Drug consumption rooms, sometimes known as supervised injecting facilities, are fixed or mobile spaces in which people who inject drugs are provided with sterile injection equipment and can use illicit drugs under the supervision of trained staff. In some countries, consumption rooms also provide a space and equipment to allow non-injecting routes of administration, for example for crack cocaine smokers. Drug consumption rooms exist in several European countries and are usually located in areas where there is an open drug scene and injecting in public places is common. Their primary goal is to reduce morbidity and mortality by providing a safer environment for drug use and training clients in safer forms of drug use. Providing a conduit to other care services and reducing public nuisance may also be an explicit objective.
Drug consumption rooms were originally developed as a public health response to the rapid spread of HIV/AIDS among people who inject drugs in the 1980s. Their aims were to reduce the risks of unhygienic injecting, prevent fatal overdoses and the spread of infectious diseases, and link drug users with treatment, health and social services. More recently, in some countries, provision has also been provided for other routes of administration such as smoking or inhaling drugs. The establishment of drug consumption rooms has sometimes been opposed by local communities because of fears that they might aggravate open drug scenes. However, counterarguments have been made that these facilities may reduce the harms to communities associated with public drug injecting.
Access to consumption facilities may be restricted to registered service users, and often certain conditions have to be met, for example minimum age and local residency. Typically, drugs used in these facilities must be obtained prior to entry. Drug dealing and drug sharing are not allowed within the facilities (staff may be required to engage the police if necessary), and staff cannot assist clients in administering their drugs.
Three operational models are typically used in Europe:
Drug consumption rooms are usually staffed by nurses and social workers, but doctors, security staff and peer workers may also be part of the team. Other professional groups may also be represented. Opening hours and the number of daily visits vary considerably across jurisdictions and between facilities.
Most research into the effectiveness of drug consumption rooms has focused on risk behaviours associated with injecting. Currently, there is insufficient evidence to satisfactorily assess the impact of drug consumption rooms on HCV and HIV infections and mortality. However, results seem to suggest that this intervention may have an impact on reported injecting risk behaviours. It also remains uncertain whether drug consumption rooms increase engagement with addiction treatment and social services, but there are indications that they may have a positive impact in reaching marginalised and vulnerably housed persons. Current evidence is deemed insufficient, in part because of the practical and methodological difficulties of conducting research, especially in developing randomised controlled trials, in this type of setting (see Spotlight on… Understanding and using evidence) and also because service delivery models often differ considerably. However, data from observational studies and mathematical modelling does suggest some benefits for certain services users.

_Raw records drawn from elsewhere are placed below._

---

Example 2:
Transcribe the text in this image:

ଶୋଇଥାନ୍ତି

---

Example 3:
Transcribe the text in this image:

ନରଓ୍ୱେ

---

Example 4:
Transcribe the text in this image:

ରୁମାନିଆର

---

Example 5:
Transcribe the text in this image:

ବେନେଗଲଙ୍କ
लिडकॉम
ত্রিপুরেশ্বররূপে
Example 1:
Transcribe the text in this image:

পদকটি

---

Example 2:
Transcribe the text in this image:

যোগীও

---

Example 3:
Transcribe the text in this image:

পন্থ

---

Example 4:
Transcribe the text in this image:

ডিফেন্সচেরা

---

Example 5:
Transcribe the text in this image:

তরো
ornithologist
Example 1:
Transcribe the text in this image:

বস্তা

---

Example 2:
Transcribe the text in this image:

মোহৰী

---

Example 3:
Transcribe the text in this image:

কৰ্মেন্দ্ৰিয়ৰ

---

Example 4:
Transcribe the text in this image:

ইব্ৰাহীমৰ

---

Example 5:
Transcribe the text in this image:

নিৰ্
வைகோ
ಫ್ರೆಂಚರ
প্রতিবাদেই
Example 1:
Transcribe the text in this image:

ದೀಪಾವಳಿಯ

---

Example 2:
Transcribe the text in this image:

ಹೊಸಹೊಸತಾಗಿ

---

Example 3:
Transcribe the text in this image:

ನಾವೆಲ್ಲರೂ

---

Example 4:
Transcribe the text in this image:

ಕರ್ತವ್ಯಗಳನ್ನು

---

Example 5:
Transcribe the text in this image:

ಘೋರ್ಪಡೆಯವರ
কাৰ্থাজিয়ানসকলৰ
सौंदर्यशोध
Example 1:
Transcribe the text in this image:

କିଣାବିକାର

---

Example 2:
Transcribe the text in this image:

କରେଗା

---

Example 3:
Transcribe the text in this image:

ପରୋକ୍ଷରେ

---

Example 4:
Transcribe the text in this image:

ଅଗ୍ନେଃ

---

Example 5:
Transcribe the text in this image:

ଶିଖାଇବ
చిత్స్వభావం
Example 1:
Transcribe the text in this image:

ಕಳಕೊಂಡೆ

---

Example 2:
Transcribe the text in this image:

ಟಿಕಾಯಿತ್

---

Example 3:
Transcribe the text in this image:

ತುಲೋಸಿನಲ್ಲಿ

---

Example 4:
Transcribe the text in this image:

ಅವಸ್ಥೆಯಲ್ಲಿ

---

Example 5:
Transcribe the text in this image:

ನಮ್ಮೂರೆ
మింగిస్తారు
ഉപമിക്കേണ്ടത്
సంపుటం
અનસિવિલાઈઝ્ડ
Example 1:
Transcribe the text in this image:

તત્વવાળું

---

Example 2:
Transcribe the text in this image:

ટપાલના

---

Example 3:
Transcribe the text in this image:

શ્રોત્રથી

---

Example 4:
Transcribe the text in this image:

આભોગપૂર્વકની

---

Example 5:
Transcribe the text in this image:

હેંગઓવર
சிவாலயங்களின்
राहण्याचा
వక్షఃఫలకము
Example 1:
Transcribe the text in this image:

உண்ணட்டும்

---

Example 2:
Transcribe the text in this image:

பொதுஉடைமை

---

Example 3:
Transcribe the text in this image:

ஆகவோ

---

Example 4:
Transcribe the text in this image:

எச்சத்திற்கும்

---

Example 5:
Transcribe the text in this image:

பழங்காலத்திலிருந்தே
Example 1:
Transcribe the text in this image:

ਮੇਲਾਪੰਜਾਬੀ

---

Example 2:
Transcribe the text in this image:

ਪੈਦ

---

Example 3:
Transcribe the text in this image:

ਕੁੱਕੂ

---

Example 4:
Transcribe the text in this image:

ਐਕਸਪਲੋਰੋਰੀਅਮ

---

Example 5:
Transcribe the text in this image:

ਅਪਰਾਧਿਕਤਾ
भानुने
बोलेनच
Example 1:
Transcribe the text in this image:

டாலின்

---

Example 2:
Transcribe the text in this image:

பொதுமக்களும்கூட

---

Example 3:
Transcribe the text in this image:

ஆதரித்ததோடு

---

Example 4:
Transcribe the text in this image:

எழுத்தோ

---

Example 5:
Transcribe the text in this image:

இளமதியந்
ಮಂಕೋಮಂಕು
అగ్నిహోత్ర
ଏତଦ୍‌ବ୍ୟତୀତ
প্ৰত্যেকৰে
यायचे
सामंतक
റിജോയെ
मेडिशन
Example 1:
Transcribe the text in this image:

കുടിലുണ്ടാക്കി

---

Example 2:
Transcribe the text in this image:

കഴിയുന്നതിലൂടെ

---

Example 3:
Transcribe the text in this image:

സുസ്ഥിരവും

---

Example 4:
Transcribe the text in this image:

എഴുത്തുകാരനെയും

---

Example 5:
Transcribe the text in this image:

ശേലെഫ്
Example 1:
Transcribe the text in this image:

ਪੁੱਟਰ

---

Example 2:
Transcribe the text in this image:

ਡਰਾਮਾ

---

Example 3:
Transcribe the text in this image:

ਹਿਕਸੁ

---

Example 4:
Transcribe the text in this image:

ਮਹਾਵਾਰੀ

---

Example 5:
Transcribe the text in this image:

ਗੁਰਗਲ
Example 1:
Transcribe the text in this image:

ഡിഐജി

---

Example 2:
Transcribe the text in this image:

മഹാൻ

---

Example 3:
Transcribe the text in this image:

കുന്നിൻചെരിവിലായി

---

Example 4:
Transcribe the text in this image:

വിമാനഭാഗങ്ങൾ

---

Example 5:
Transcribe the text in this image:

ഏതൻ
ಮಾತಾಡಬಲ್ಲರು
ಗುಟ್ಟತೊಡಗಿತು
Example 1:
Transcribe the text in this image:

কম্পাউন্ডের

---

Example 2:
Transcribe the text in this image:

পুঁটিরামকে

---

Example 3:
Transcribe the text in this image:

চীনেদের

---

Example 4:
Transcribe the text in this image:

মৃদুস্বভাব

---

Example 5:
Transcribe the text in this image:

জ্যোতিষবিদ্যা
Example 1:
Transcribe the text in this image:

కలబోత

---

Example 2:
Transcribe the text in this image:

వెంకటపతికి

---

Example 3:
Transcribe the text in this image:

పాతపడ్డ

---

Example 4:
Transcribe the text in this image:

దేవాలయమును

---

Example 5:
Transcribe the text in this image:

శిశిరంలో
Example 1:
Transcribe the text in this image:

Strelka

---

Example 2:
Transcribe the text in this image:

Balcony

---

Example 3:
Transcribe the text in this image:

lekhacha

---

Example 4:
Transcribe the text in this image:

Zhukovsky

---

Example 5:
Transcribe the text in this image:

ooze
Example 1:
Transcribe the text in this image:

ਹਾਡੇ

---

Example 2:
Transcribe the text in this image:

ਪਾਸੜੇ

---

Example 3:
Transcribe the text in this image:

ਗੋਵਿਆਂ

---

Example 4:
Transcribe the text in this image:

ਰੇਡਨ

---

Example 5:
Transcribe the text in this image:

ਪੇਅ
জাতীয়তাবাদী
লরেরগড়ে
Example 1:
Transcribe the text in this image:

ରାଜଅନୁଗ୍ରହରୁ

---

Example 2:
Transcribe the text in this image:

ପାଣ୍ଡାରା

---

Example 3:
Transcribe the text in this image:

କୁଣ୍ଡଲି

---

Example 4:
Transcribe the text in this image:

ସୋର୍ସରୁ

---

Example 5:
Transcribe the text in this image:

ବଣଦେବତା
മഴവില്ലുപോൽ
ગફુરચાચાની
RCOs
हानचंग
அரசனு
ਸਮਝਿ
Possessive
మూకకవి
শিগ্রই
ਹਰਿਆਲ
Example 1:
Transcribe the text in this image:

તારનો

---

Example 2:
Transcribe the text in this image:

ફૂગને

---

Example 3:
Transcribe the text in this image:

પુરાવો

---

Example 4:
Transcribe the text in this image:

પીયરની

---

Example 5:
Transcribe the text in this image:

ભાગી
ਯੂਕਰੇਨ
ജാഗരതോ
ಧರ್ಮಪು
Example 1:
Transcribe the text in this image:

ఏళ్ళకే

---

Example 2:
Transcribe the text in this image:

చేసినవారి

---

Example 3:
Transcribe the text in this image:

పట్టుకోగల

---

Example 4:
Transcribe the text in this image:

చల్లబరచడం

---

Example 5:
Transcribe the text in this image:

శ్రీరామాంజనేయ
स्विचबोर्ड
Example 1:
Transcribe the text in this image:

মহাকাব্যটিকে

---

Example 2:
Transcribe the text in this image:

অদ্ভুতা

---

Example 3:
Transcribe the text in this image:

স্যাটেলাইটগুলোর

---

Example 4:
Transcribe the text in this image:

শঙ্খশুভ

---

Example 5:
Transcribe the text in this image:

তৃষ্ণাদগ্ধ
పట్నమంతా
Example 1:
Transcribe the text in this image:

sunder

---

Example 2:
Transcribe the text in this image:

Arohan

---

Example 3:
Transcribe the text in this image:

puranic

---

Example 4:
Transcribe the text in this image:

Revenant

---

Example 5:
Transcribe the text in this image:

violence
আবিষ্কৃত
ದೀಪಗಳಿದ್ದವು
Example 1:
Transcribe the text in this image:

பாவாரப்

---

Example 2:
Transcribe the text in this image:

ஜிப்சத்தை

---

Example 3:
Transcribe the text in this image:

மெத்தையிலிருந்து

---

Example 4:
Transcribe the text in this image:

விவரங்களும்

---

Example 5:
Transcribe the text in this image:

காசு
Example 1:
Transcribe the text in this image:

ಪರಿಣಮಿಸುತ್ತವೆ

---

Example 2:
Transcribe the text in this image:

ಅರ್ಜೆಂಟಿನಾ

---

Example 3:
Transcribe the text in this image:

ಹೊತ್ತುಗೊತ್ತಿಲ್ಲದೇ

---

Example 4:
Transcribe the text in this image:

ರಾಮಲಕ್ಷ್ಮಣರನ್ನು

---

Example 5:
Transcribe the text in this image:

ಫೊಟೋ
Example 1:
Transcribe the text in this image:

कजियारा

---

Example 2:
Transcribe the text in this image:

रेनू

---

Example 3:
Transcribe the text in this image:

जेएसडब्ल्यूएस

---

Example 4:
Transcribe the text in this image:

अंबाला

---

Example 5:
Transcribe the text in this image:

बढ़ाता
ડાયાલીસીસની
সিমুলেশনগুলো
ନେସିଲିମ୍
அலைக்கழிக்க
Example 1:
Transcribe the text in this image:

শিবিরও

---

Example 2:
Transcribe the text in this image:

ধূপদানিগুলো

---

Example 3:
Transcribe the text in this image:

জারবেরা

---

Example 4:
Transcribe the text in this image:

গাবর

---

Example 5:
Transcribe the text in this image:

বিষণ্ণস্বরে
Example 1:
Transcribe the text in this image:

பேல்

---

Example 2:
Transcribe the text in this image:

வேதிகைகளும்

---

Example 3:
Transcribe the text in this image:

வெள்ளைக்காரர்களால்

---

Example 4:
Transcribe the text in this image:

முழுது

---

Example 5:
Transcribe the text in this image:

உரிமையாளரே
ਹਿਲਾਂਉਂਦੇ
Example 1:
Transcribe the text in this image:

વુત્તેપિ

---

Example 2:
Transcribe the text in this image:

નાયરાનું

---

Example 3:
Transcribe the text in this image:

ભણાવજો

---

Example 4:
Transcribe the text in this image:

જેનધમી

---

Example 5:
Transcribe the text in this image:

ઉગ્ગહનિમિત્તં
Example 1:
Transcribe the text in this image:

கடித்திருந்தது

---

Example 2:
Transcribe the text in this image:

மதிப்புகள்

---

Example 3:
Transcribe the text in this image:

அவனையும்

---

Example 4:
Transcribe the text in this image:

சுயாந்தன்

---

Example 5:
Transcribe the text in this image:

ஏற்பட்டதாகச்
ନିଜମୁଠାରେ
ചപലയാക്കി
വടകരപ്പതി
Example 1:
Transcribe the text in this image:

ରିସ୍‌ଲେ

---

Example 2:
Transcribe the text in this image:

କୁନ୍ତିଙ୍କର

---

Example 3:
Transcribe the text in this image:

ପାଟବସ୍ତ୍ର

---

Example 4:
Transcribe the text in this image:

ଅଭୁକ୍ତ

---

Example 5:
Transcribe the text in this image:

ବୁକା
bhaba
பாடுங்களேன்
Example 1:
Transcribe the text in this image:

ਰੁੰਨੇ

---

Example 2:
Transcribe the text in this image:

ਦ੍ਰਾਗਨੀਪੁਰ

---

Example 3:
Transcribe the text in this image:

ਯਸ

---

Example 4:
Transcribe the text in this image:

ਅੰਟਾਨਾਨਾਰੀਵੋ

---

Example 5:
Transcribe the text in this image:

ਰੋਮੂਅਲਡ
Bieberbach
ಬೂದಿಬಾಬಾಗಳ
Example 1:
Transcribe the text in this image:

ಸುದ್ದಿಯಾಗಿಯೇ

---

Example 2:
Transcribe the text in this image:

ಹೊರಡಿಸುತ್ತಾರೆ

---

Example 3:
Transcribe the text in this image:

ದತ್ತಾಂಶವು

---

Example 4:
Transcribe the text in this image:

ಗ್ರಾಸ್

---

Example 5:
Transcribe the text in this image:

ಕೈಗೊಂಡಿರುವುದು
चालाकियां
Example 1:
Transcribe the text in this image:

Drug consumption rooms have been operating in Europe since 1986, when the first one was established in Bern, Switzerland. Since then, Norway and an increasing number of EU countries have opened facilities in one or more of their cities.
As frontline, low-threshold services, drug consumption rooms are often among the first to gain insights into new drug use patterns and, thus, they have a role to play in the early identification of new and emerging trends among high-risk populations using their services.
As rates of injecting in some countries decrease, consideration has been given to using drug consumption rooms to reduce harms associated with other routes of administration (e.g. smoking) or other substances (e.g. cocaine and methamphetamine). This implies some changes in the aims of this response, and research and evaluation will be necessary to assess the effectiveness of this approach with non-injecting populations.
More generally, despite the difficulties of conducting research in this setting, more studies are needed to improve the evidence on the extent to which they reduce individual and community harms, both for outcomes associated with drug injecting and those associated with non-injecting routes of administration.